CS35L Assignment 6. Multithreaded performance

$30.00

Category: You will Instantly receive a download link for .zip solution file upon Payment || To Order Original Work Click Custom Order?

Description

5/5 - (1 vote)

Laboratory

Ordinarily when processes run in Linux, each gets its own virtual processor. For
example, when you run the command:
tr -cs ‘A-Za-z’ ‘[\n*]’ | sort -u | comm -23 – words
there are three processes, one each for tr, sort, and comm. Each process has its
own virtual memory, and processes can communicate to each other only via
system calls such as read and write.

This lab focuses on a different way to gain performance: multithreading. In this
approach, a process can have more than one thread of execution. Each thread has
its own instruction pointer, registers and stack, so that each thread can be
executing a different function and the functions’ local variables are accessed only
by that thread. However, threads can directly access shared memory, and can
communicate results to each other efficiently via the shared memory, so long as
they take care not to step on each others’ toes.

Synchronization is the Achilles’ heel of multithreading, in that it’s easy to write
buggy programs that have race conditions, where one thread is reading from an
area that another thread is simultaneously writing to, and therefore reads
inconsistent data (a polite term for “garbage”). This lab does not attack that
problem: you will use a prebuilt application that should not have internal race
conditions, and you will write an application that is embarrassingly parallel, so that
there’s no need for subthreads to synchronize with each other.

Lab

Starting with coreutils 8.6, released 2010-10-15, GNU sort can use multiple
threads to improve performance. This improvement to GNU sort was contributed
by UCLA students as part of Computer Science 130, the undergraduate software
engineering course. This improvement is in the current version of
GNU sort installed as /usr/local/cs/bin/sort in the SEASnet GNU/Linux servers.
Run the command sort –version to make sure you’re using a new-enough version.
Investigate how well the multithreaded sort works, by measuring its performance.

First, generate a file containing 10,000,000 random single-precision floating point
numbers, in textual form, one per line with no white space.
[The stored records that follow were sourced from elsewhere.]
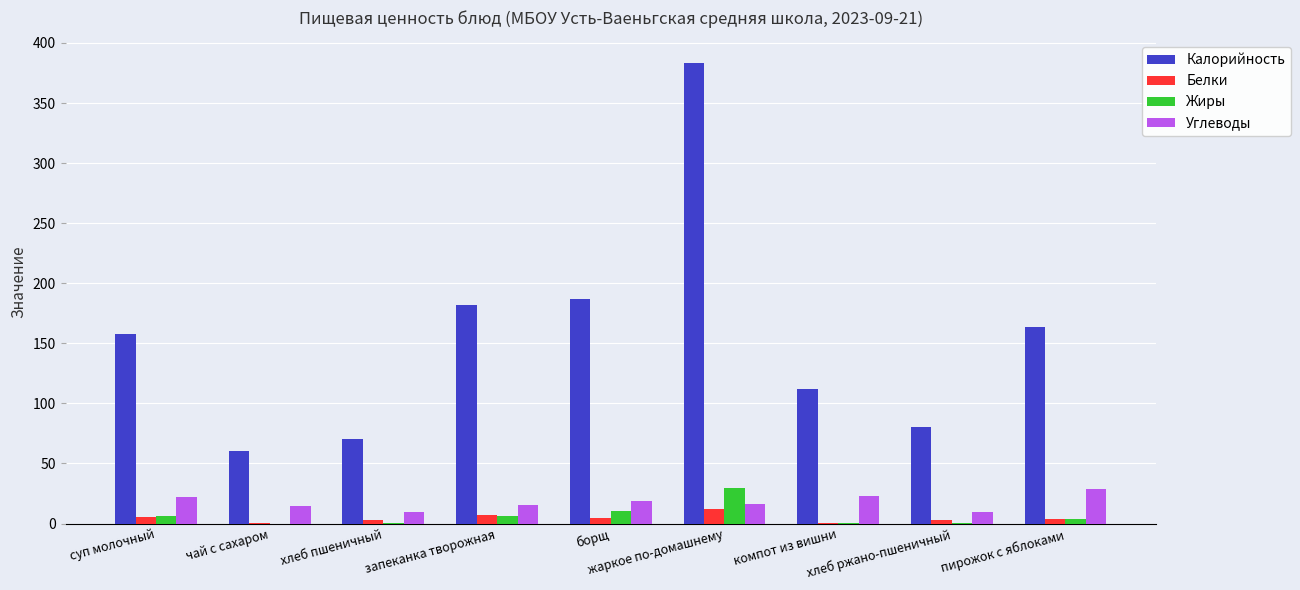

At which label does Углеводы first exceed 16?

суп молочный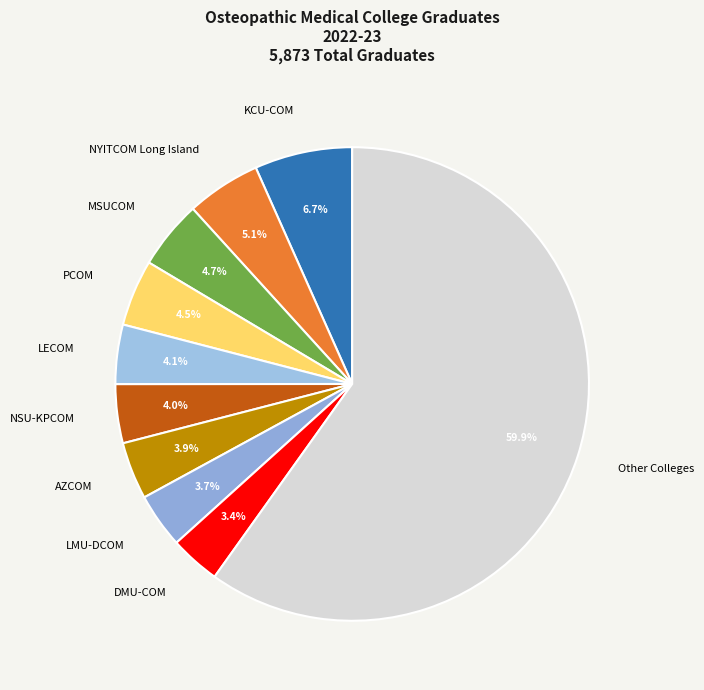

Is the sum of LMU-DCOM and PCOM greater than half?

No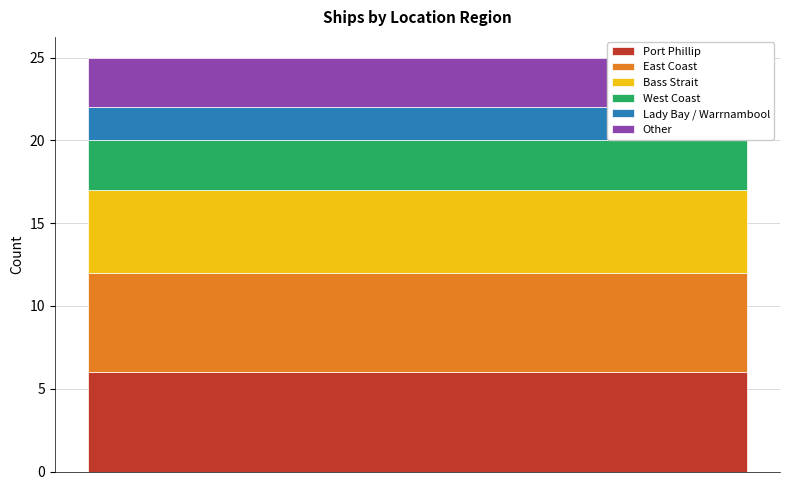

What is the minimum value for Port Phillip?

6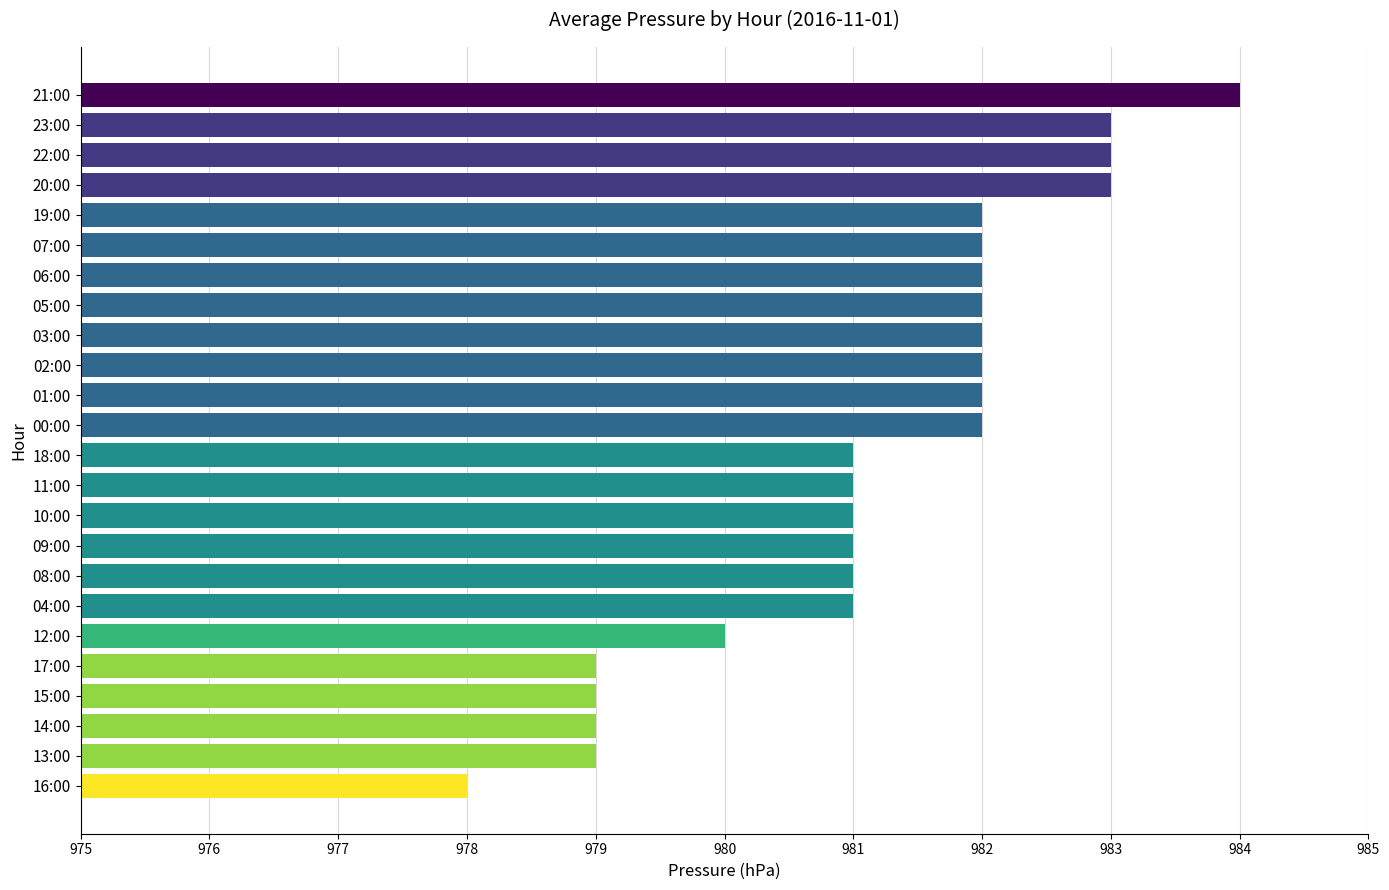

What is the ratio of the value at 09:00 to the value at 03:00?

1.0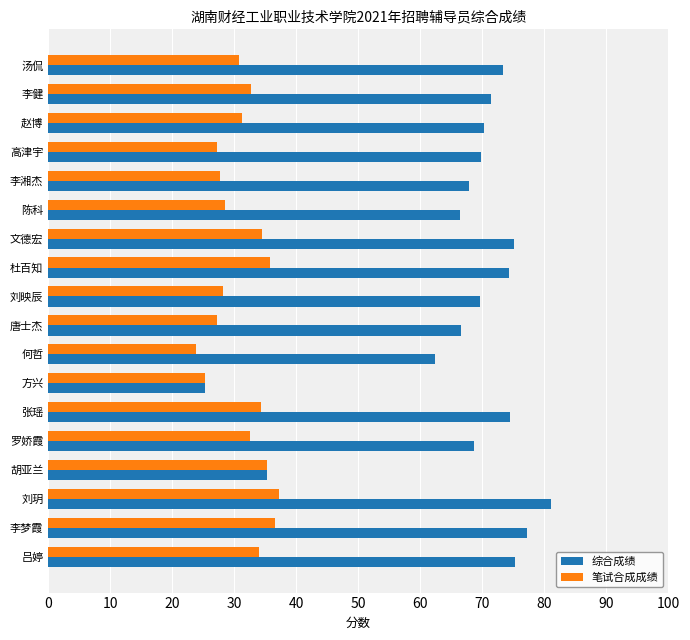

What is the difference between the maximum and minimum values in the 笔试合成成绩 series?

13.5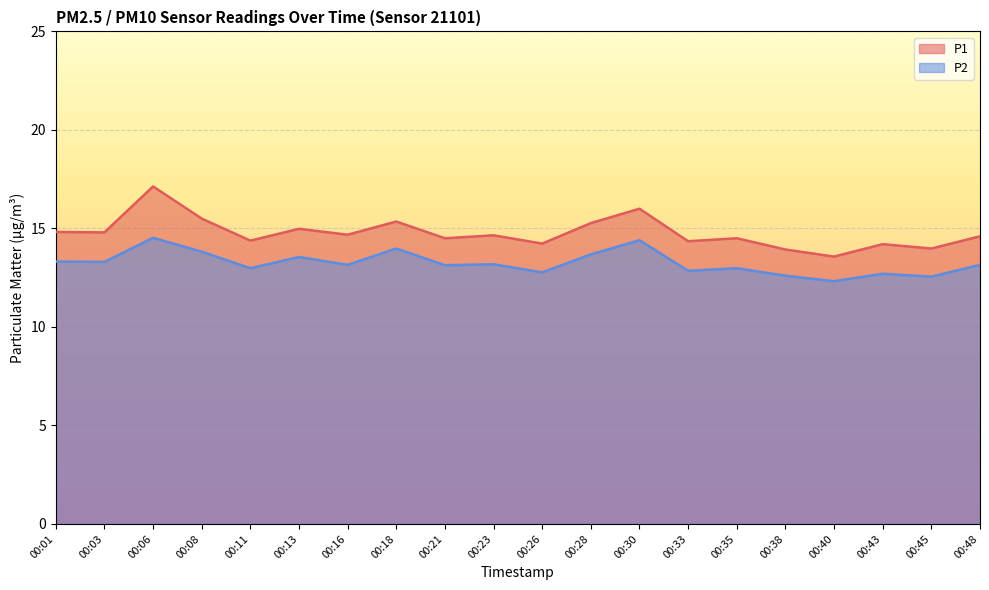

List the series in order of their overall mean, highest first.

P1, P2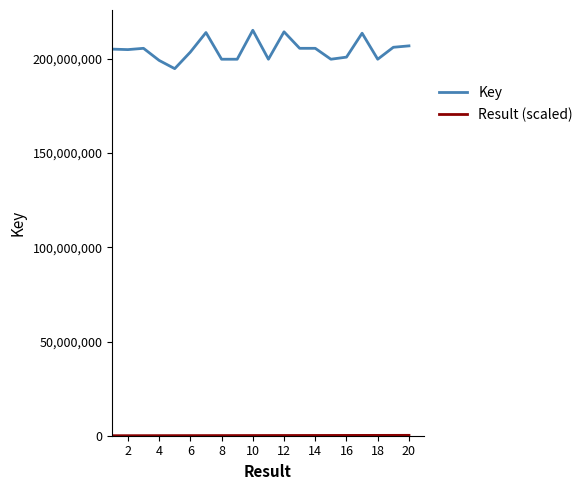

Which series has the largest range (max minus min)?

Key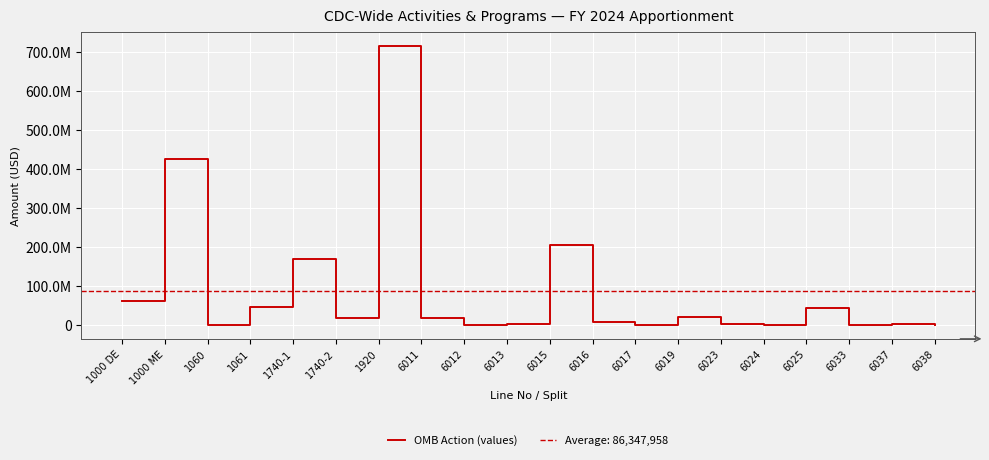

How many points are lower than both their immediate neighbors (excluding endpoints)?

6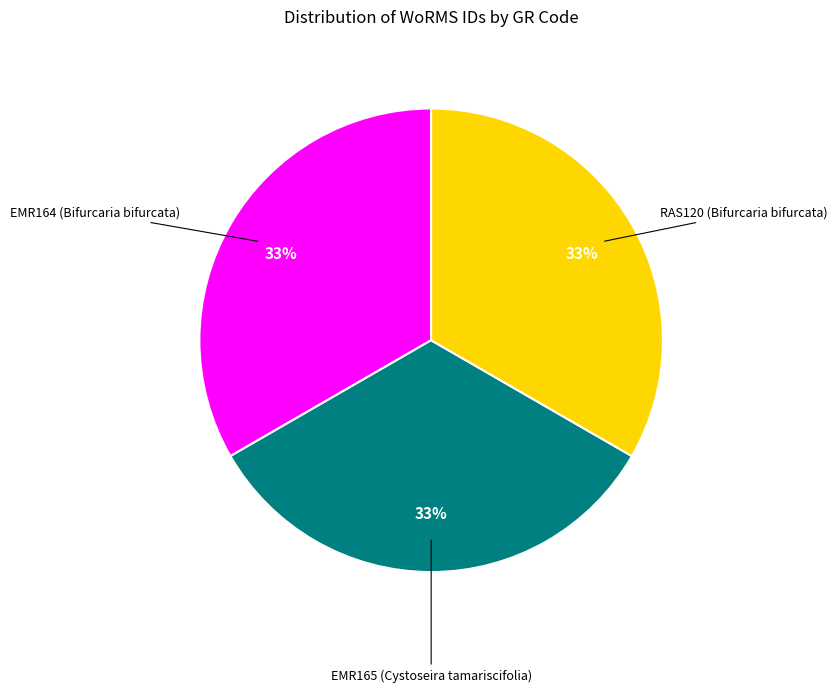

Is there any slice that represents more than half of the pie?

No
Do this by running the
the odcommand with standard input taken from /dev/urandom, interpreting the
bytes read from standard input as single-precision floating point numbers. (Almost
certainly you will occasionally get NaNs, but that’s OK; just leave them in there.)

Process the output of od using standard tools such as sed and tr so that each
floating-point number is on a separate line, without any white space.

Once you have your test data, perhaps in a pipe or perhaps in a file, use time -p to
time the command sort -g on that data, with the output sent to /dev/null. Do not
time od or any of the rest of your test harness; time just sortitself.

Invoke sort with the –parallel option as well as the -g option, and run your
benchmark with 1, 2, 4, and 8 threads, in each case recording the real, user, and
system time. Assuming your PATH environment variable is set properly so that /
usr/local/cs/bin is at its start, you can use sort –help or info sort for details about
how to use the –parallel option.

Keep a log of every step you personally took during the laboratory to measure the
speed of sort, and what the results of the step were. The idea behind recording
your steps is that you should be able to reproduce your work later, if need be.

Homework

Modify the simple ray tracer code in Brian Allen’s SRT implementation so that the
code is multithreaded and runs several times faster on a multicore machine, such
as one of the SEASnet Linux servers.

SRT is made of several components. You need to modify only the code
in main.c and the Makefile in order to multithread it. Your implementation should
use POSIX threads, so you’ll need to include <pthread.h> and link with the –
lpthread library. You’ll need to modify the main function so that it does something
useful with the nthreadsvariable that it computes from the leading digit string in
the first operand of the program; currently it errors out unless nthreads is 1.

Your new code should invoke pthread_create and pthread_join to create your
threads, and to wait for them to finish. It need not use any other part of the POSIX
threads interface; the rest of this (complicated) interface is not needed for this
application. It is OK if your new code needs to allocate some additional memory
via malloc or similar primitives.

Benchmark and test your program with the command “make clean check”; this
command should output a file 1-test.ppm that is byte-for-byte identical with the
similarly-named file that is output by the unmodified SRT code, a copy of which is
in the file baseline.ppm. This file is in standard Netpbm format and can be
displayed as an image by GIMP and many other graphics tools.
l.
m.
n.
o.

Submit

Submit the following files.
A copy of your lab log, as a file log.txt.
The output of the command make clean check, as a text file make-log.txt.
A gzipped tar file srt.tgz, generated by make dist.
A brief after-action report of your homework, as a text file readme.txt. This
should discuss any issues that you ran into, and your conclusions about how
well your implementation of SRT improves its performance.
If the above files are all in the working directory, the following shell commands
should work:
gunzip <srt.tgz | tar xf –
(cd srt && make clean check) 2>&1 | diff -u – make-log.txt
awk ‘200 < length’ log.txt readme.txt
These commands should output only minor timing differences.